#### Textauszug:
Ilse Aichingers Feuilletons „Unglaubwürdige Reisen“

Von: KLAUS HAMMER - © Die Berliner Literaturkritik, 29.11.05

 

Mit ihren „Unglaubwürdigen Geschichten“ stellt Ilse Aichinger einen neuen Typus des Reisefeuilletons vor. Während dreier Jahre - vom Attentat auf die New Yorker Zwillingstürme bis zum Literasturnobelpreis für Elfriede Jelinek - begibt sie sich im Wiener Kaffeehaus des k. und k. Hofzuckerbäckers Demel auf Reisen. Sie verbringt den ganzen Vormittag dort bis zum Kinobesuch am späten Nachmittag. Sie liest und gibt sich Erinnerungen hin, sie zitiert und beschreibt, erzählt Geschichten, bis irgendwann, bei einem nebensächlichen Detail, der Funke vom Fremden, Abseitigen zum Eigenen, Unerwarteten springt. Denn Erinnerung stellt sich nicht auf Befehl ein, nicht chronologisch und flächendeckend, schreibt Simone Fässler in ihrem Vorwort.

Jeweils donnerstags verfasst Ilse Aichinger während dieser drei Jahre am Kaffeehaustisch für die Wiener Tageszeitung „Der Standard“ ein Reisefeuilleton. Reisen heißt für die Autorin im alltäglich Gewohnten zu bleiben - Reisen in die Geschichte, Begegnungen durch die Zeiten hindurch, Erinnerung also. Zu den öffentlichen Ereignissen 2001 und 2004, die den Rahmen ihres neuen Erzählbandes bilden, gesellen sich zwei persönliche Zäsuren hinzu – Aichingers Oberschenkelhalsbruch und ihr anschließender Krankenhausaufenthalt und der Tod ihres Lebensgefährten, des Literaturwissenschaftlers und Kritikers Richard Reichensperger. Er war es gewesen, der sie nach jahrelangem Schweigen wieder zum Schreiben veranlasst hatte.

In aller Herren Länder

In alle Himmelsrichtungen, Länder und Orte können die „unglaubwürdigen Reisen“ führen. Vor die Haustür, in den nächsten Wiener Bezirk oder bis in den Kaukasus und nach Shanghai. England ist das eigentliche Sehnsuchtsziel. Hier lebt die Zwillingsschwester Helga, seit sie 1939 mit einem der letzten Kindertransporte aus Österreich ausreisen konnte. Ilse Aichinger ist Halbjüdin. Während des Krieges war sie dienstverpflichtet. Ihre Verwandten mütterlicherseits waren rassischen Verfolgungen ausgesetzt oder starben in den Vernichtungslagern. 1949 erkämpfte sie sich eine Reise nach England, zu ihrer Zwillingsschwester, die eine Schriftstellerin in englischer Sprache geworden war.

#### Aufgabe:
Zähle aus dem Abschnitt „In aller Herren Länder“ im Textauszug alle Ziele auf, zu denen die „unglaubwürdigen Reisen“ führen können, das genannte eigentliche Sehnsuchtsziel eingeschlossen. Für die Arbeit mit dem Textauszug ist das Material ohne Bedeutung.

#### Materialübersicht:

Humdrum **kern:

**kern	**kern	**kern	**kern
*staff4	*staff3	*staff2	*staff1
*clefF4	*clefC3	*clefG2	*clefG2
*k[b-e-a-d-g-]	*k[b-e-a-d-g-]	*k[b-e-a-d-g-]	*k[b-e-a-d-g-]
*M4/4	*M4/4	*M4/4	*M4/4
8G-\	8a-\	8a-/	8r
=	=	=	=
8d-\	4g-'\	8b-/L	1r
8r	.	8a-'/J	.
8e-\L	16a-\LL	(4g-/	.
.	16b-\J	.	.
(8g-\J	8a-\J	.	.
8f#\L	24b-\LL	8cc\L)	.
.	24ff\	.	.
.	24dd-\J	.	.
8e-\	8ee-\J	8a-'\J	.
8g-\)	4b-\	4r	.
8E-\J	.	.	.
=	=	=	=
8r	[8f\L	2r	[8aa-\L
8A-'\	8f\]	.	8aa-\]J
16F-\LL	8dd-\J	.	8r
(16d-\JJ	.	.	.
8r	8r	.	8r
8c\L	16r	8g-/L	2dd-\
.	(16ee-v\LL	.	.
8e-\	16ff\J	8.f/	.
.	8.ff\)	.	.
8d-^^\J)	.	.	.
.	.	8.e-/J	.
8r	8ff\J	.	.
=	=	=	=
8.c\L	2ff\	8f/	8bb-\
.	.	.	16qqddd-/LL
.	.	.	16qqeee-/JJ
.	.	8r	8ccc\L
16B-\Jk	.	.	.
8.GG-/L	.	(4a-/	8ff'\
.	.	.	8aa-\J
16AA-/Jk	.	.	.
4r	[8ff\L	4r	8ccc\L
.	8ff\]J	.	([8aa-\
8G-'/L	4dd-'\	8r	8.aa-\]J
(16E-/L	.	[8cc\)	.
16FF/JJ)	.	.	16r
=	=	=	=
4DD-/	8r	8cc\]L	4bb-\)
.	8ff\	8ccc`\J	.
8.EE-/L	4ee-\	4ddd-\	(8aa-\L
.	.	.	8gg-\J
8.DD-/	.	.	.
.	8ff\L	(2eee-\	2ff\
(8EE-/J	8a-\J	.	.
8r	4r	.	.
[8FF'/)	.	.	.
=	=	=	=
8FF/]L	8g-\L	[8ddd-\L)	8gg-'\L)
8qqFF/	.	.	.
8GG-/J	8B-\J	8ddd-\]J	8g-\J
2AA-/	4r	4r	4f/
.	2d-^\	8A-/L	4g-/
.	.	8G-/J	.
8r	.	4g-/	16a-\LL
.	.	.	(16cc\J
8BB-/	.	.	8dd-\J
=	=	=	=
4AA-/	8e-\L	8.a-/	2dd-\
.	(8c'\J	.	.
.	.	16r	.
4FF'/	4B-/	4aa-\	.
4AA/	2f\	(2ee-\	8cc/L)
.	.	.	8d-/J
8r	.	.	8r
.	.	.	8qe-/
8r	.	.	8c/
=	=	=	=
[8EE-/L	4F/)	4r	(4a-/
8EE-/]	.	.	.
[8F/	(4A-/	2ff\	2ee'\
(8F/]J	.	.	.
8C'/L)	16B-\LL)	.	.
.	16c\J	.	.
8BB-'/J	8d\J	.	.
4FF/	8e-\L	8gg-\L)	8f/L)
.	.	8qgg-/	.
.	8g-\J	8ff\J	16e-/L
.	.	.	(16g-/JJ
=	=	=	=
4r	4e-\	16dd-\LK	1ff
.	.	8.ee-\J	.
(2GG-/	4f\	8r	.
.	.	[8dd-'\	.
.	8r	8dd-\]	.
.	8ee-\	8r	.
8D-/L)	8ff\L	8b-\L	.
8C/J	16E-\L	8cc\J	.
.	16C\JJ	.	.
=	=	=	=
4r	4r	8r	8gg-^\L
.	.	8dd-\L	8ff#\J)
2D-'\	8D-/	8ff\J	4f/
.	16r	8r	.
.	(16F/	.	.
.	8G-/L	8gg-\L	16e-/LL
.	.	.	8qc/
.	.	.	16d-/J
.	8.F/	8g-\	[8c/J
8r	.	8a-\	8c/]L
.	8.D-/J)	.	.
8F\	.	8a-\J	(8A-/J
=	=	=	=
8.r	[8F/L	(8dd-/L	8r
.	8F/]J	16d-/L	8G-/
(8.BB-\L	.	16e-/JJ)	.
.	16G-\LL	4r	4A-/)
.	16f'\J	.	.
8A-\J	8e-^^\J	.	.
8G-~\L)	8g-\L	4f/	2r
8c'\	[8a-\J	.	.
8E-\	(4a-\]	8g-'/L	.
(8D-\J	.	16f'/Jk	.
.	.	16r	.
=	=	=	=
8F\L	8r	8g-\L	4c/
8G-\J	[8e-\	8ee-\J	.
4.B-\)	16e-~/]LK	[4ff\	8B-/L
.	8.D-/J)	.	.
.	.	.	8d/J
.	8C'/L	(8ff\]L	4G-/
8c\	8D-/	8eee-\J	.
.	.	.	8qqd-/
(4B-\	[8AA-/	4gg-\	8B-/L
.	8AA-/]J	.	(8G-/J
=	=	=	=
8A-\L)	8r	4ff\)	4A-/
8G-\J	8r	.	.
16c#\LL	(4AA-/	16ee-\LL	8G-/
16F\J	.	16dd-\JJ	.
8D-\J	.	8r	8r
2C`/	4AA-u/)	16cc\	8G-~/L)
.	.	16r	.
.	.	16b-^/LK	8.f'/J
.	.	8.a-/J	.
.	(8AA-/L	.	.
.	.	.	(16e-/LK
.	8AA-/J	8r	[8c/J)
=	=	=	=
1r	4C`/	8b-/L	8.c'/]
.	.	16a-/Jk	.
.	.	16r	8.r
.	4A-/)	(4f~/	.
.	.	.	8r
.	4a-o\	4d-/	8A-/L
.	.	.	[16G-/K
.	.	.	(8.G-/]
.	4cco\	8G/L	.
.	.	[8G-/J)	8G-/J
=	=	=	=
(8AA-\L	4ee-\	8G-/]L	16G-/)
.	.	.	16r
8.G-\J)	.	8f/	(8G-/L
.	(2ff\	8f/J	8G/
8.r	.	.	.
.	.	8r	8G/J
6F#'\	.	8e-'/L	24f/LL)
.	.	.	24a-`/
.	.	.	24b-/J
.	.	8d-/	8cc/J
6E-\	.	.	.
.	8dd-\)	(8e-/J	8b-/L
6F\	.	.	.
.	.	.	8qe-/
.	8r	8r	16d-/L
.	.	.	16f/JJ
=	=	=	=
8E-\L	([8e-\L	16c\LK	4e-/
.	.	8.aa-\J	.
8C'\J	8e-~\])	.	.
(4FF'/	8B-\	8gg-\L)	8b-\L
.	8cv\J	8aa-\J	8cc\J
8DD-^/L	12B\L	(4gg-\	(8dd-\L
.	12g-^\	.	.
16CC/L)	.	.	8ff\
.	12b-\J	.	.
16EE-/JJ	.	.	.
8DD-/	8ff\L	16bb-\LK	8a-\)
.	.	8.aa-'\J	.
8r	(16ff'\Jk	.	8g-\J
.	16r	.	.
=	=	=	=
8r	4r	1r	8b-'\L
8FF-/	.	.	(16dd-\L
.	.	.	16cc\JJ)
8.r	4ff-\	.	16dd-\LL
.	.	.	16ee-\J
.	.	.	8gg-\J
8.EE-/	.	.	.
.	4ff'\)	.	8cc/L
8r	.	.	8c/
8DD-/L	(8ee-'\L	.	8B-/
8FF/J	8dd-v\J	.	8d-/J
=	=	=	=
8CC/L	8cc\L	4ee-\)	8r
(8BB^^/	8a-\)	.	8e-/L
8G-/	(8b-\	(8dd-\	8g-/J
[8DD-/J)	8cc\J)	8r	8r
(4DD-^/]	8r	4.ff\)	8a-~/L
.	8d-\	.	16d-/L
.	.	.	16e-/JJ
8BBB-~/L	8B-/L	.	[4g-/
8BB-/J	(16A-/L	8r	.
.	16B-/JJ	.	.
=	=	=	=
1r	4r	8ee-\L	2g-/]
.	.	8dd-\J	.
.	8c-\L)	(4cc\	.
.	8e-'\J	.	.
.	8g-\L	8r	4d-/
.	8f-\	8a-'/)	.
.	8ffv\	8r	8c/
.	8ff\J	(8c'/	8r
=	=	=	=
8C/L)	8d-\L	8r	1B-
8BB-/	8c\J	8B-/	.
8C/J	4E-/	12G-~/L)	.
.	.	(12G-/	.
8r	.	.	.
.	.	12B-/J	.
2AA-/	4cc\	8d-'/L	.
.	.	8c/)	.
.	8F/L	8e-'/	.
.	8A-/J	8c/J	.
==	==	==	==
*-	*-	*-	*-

#### Lösung:
- vor die Haustür
- in den nächsten Wiener Bezirk
- in den Kaukasus
- nach Shanghai
- England (das eigentliche Sehnsuchtsziel)